Observations on Top Bracing
Since my kit’s guitar top died the death of a thousand dry climates I have to re-create the top piece (I’ve already mentioned that, I know). But as I was studying up on the bracing I kept running into the arc that is on the bottom of the X-brace. I kept wondering, “But do I need a radiased dish to place the top into?” And the answer? No. The reason is this: the bracing material is flexible and as the luthier shapes the pieces to the brace template the slight curve will be small enough [12' to 30' radius] that the go bar deck [which is another topic for discussion] will press the flexible braces down to the flat top and when the go-bars are removed the slight curvature of the braces will be picked up by the whole top. This creates tension for resonance as well as creating a shape that (as I understand it) will direct the sound internal to the acoustic guitar through the sound hole.

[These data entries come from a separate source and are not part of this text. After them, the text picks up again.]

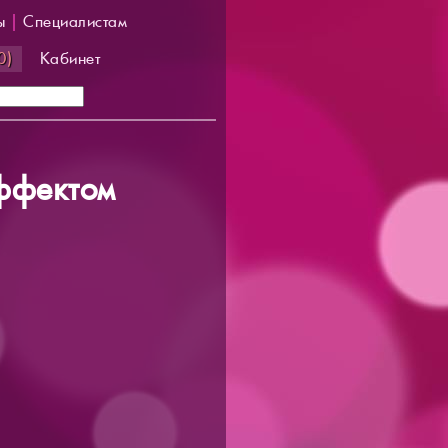
ы
|
Специалистам
0)
Кабинет
эффектом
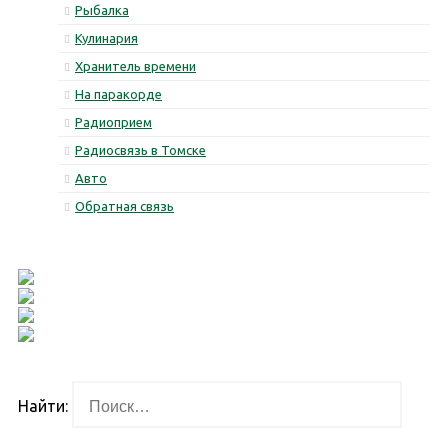
Рыбалка
Кулинария
Хранитель времени
На паракорде
Радиоприем
Радиосвязь в Томске
Авто
Обратная связь
Найти:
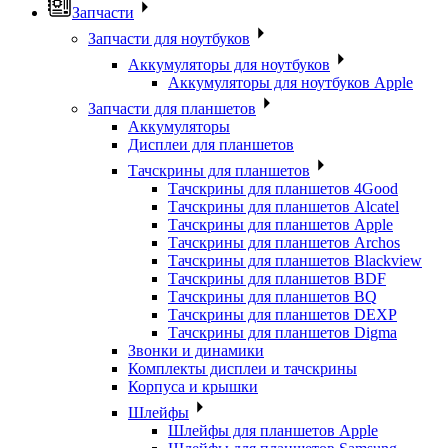
Запчасти
Запчасти для ноутбуков
Аккумуляторы для ноутбуков
Аккумуляторы для ноутбуков Apple
Запчасти для планшетов
Аккумуляторы
Дисплеи для планшетов
Тачскрины для планшетов
Тачскрины для планшетов 4Good
Тачскрины для планшетов Alcatel
Тачскрины для планшетов Apple
Тачскрины для планшетов Archos
Тачскрины для планшетов Blackview
Тачскрины для планшетов BDF
Тачскрины для планшетов BQ
Тачскрины для планшетов DEXP
Тачскрины для планшетов Digma
Звонки и динамики
Комплекты дисплеи и тачскрины
Корпуса и крышки
Шлейфы
Шлейфы для планшетов Apple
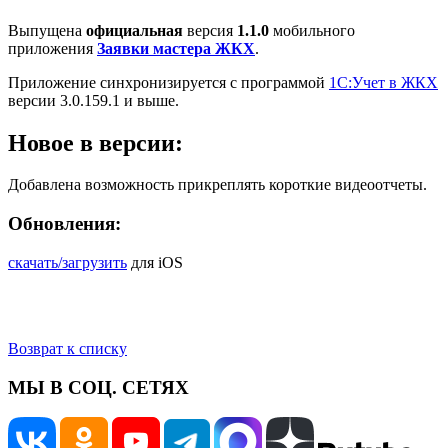
Выпущена
официальная
версия
1.1.0
мобильного
приложения
Заявки мастера ЖКХ
.
Приложение синхронизируется с программой
1С:Учет в ЖКХ
версии 3.0.159.1 и выше.
Новое в версии:
Добавлена возможность прикреплять короткие видеоотчеты.
Обновления:
скачать/загрузить
для iOS
Возврат к списку
МЫ В СОЦ. СЕТЯХ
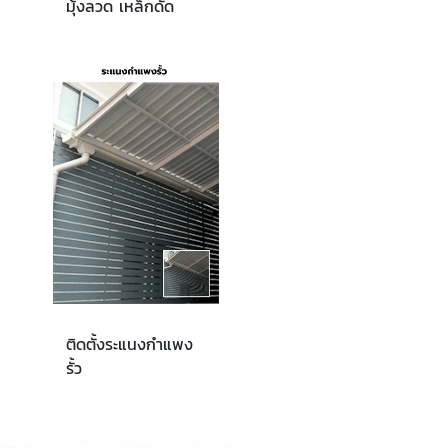
มุ้งลวด เหล็กดัด
ติดตั้งระแนงกำแพง
รั้ว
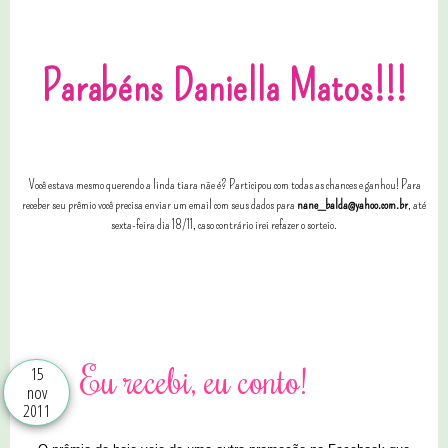
Parabéns
Daniella Matos
!!!
Você estava mesmo querendo a linda tiara nãe é? Participou com todas as chances e ganhou! Para
receber seu prêmio você precisa enviar um email com seus dados para
nane_balda@yahoo.com.br
, até
sexta-feira dia 18/11, caso contrário irei refazer o sorteio.
5 comentários
Eu recebi, eu conto!
15
nov
2011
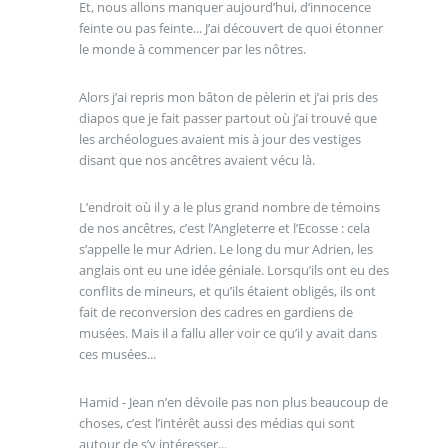
Et, nous allons manquer aujourd’hui, d’innocence
feinte ou pas feinte... J’ai découvert de quoi étonner
le monde à commencer par les nôtres.
Alors j’ai repris mon bâton de pèlerin et j’ai pris des
diapos que je fait passer partout où j’ai trouvé que
les archéologues avaient mis à jour des vestiges
disant que nos ancêtres avaient vécu là.
L’endroit où il y a le plus grand nombre de témoins
de nos ancêtres, c’est l’Angleterre et l’Ecosse : cela
s’appelle le mur Adrien. Le long du mur Adrien, les
anglais ont eu une idée géniale. Lorsqu’ils ont eu des
conflits de mineurs, et qu’ils étaient obligés, ils ont
fait de reconversion des cadres en gardiens de
musées. Mais il a fallu aller voir ce qu’il y avait dans
ces musées...
Hamid - Jean n’en dévoile pas non plus beaucoup de
choses, c’est l’intérêt aussi des médias qui sont
autour de s’y intéresser...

Bracing is amazing to me from an engineering perspective. My dad was a civil engineer (now a pastor, the past tense is not to indicate his passing) and so I grew up with some moderate exposure to things like structural engineering and since we lived in Nevada and California earthquakes were part of that discussion. The whole point of bracing is to keep the wood in tact as it handles the abuses thrown at the guitar body parts. This isn’t a surprise, but it’s important to recognize it’s job is to handle vibration and keep it down. Except that the top and back make more awesome sounds when the (right) vibration is up! So, bracing is rather interesting because the patterns that are out there help structurally, but do impact tone and resonance. I’m not an expert on bracing yet, but I do hope to become one.